Social entrepreneurs in the MENA region are generally young graduates who have professional experience but are new to entrepreneurship. They face multiple challenges in financing their operations, have trouble finding staff, and must operate within a traditional bureaucracy which doesn’t really work well for the type of business they wish to run. These elements increase the technical, legal and commercial risk.
Berrada said they offered business training to inventors, who often lacked the marketing, distribution, communication, or finance skills needed to run a company.
“It enables every entrepreneur to step out of his or her baby business and talk to trusted people who record every development of the project and who are there to remind us of the goals and the chosen path,” she said.
The incubator does not offer a seed funding and the program is financed by the Drosos Foundation.
"We are currently working on the creation of our economic model, in order to sustain our impact on the Moroccan ecosystem beyond the five years of the financed program," Berrada said.
One of the main challenges for the incubation team is how to support young entrepreneurs who often have to stay in their job in the beginning to fund their project. "It makes it difficult to get started and the progress is slower," she said.
Opening up to international
Thanks to the JumpSeat program, an in-house program enabling founders to have short stays in other incubators around the world.

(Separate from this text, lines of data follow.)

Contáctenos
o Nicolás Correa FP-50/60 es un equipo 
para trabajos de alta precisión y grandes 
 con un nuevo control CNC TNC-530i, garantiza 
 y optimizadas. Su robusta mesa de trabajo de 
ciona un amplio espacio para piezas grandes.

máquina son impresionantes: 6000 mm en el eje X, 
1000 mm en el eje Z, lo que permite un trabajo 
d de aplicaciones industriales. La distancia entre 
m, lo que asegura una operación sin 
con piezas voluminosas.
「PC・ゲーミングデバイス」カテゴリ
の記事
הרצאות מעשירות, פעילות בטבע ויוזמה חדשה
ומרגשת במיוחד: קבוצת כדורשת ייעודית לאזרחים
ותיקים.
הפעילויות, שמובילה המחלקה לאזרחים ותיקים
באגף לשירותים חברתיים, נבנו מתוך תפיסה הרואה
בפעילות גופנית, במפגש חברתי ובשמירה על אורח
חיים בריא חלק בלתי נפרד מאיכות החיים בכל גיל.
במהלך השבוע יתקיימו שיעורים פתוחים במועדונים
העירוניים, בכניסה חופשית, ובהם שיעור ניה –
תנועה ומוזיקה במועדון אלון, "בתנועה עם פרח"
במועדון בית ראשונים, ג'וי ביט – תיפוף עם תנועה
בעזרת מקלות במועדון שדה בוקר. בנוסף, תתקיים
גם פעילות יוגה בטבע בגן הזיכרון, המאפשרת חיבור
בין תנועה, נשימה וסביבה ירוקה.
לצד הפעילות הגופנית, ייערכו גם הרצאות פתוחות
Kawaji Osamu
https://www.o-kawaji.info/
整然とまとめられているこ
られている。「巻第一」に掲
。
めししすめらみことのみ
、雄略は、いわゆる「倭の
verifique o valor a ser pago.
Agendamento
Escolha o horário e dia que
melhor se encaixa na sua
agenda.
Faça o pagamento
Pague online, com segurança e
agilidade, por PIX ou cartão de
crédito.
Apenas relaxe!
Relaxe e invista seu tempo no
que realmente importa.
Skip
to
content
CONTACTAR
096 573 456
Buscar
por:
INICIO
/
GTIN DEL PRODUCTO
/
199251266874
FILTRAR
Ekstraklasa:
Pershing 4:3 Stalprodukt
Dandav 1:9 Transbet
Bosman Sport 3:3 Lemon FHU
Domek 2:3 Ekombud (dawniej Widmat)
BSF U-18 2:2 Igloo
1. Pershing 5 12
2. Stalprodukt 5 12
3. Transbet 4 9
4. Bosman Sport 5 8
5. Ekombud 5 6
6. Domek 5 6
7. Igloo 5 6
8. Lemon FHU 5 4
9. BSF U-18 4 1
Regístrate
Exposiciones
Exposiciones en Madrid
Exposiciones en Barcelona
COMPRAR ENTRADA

Medtrucks, which is fighting medical deserts by deploying medical trucks, will go to the Austin Tarmac TX incubator for three months in September. Onzurna's founders go on a study tour of Hong Kong for eco-friendly fashion and smart-fabrics in April, where they will be welcomed by the SoIn So Good incubator team. The founder of Seejal, incubated in Tarmac SF in San Francisco, is with Espace Bidaya for a month to test its application to young Moroccans.
On the regional level, the incubator has established a pan-African partnership called SPRINT, which enables Espace Bidaya startups to reach new African markets and meet Algerian, Tunisian, Senegalese and Ivorian decision-makers.
"When I was in Cape Town in South Africa I was able to benefit from the coworking space of the incubator Igalelo which is part of the network. So it is a real comfort to know that we can be welcomed and have a space in our various trips abroad, " said Medtrucks founder Anass El Hilal.